Monday, January 14, 2013

Is money ruining your marriage?


By Nairita Mukherjee, TNN

Arguments over finances can hamper any marriage. However, a little joint planning is all you need to put them to rest

There comes a time in every marriage when financial issues cause disagreements. This unnecessary problem can be caused due to inadequate emergency funds, different spending styles, individual debts (student loans, for instance) or investments. Money management is by far the trickiest thing one has to master in a marriage. But like any other problem looming over your relationship, this too can be solved with a little precision and effort.

For software developer Aditya Deshmukh, 36, who has been married to Pooja, 31, for the past five years, discussing finances with honesty and transparency is the key to a healthy start. Although he earns enough to support the family, Pooja insisted on keeping her job till it was time to plan a family. Now, Pooja is on a sabbatical while Aditya is bringing home the bacon.

Says Aditya, "We were clear about what each of us wanted, so there was no room for confusion. Perhaps, that's why it was easier to chalk out a plan for the future." Here are a few money rules for couples.

Put everything in the clear
A woman may want to take a break to raise a family, or a man may have to support his financially-dependent parents. Whatever your future plans or liabilities are, being open about your intentions is the first step to a healthy beginning. Says relationship counsellor Seema Hingoranny, "Discuss your plans with each other, so that neither of you is in the dark when it comes to taking a monetary decision."

Make an income expenditure chart
Now that you both know your future plans, proceed towards drafting a monthly budget. Common bills like house rent and other amenities need to be taken care of jointly.

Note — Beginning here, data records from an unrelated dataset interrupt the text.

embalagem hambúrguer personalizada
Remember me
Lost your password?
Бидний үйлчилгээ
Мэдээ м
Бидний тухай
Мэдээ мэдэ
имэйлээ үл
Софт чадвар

List down your income against the common expenditure. Be stringent and thrifty, but make sure all plausible expenses are listed. In case neither of you is too good with such calculations, ask an older family member or seek professional help to frame your budget. Eventually, you will be able to do it yourself.

Have a joint savings account for bills
Instead of having a joint account where both of you deposit your entire salaries every month, have one where you pitch in for common expenses only. This account will strictly be for bill payments and not for future savings. Pitch in a fixed percentage of your income according to your salaries. This way, the person who earns less is not burdened with having to contribute extra.

Emergency fund
Keep a separate account as an emergency fund. Contribute a pre-decided percentage of your salary towards it, just as you did for your bill payment account. As a rule, neither of you will spend from this account without the other's consent, and only towards medical or other emergencies.

Save for yourself
There is no harm in having a separate fund. After all, you are earning for yourself as much as for your family. Always set aside a percentage of your salary for yourself. It will give you a sense of security and the freedom to invest it, save it or splurge on something without affecting the overall family budget.

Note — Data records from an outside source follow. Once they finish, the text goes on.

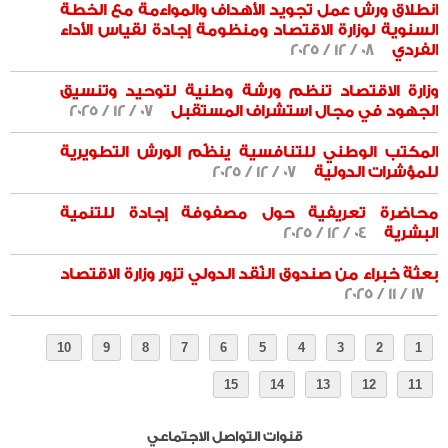
انطلاق ورش عمل تجويد الأهداف والمواءمة مع الخطة
السنوية لوزارة الاقتصاد ومنظومة إجادة لقياس الأداء
الفردي
08 / 12 / 2025
وزارة الاقتصاد تنظم ورشة وطنية لتوحيد وتنسيق
الجهود في مجال استشراف المستقبل
07 / 12 / 2025
المكتب الوطني للتنافسية ينظّم الورش التطويرية
للمؤشرات الدولية
07 / 12 / 2025
محاضرة تعريفية حول مصفوفة إجادة للتنمية
البشرية
04 / 12 / 2025
بعثةُ خبراء من صندوق النّقد الدولي تزور وزارة الاقتصاد
17 / 11 / 2025
قنوات التواصل الاجتماعي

Ensure you are transparent about every rupee you spend
You must inform your spouse about whatever you've spent money on, whether you've spent it on a shopping spree or on a new mutual fund investment. Even if it's your own money, you have to be transparent about your purchases. Being secretive about finances may plant the dreaded seed of suspicion in your partner's mind. Just make sure you are not putting the family budget in jeopardy.

The 3 Ds
Discuss finance like an adult; don't crib over it. Be flexible with your money and, remember, both of you need to compromise on a certain level to reach a mutually-agreed adjustment. Demand an explanation if you see an aberrant expense. Alternately, offer an explanation for your expenditures also. It's not demeaning, it's just more interactive. Dismiss the past and let go of whatever financial discrepancies you may have had. Don't bring it up in every argument; it may hurt someone's feelings.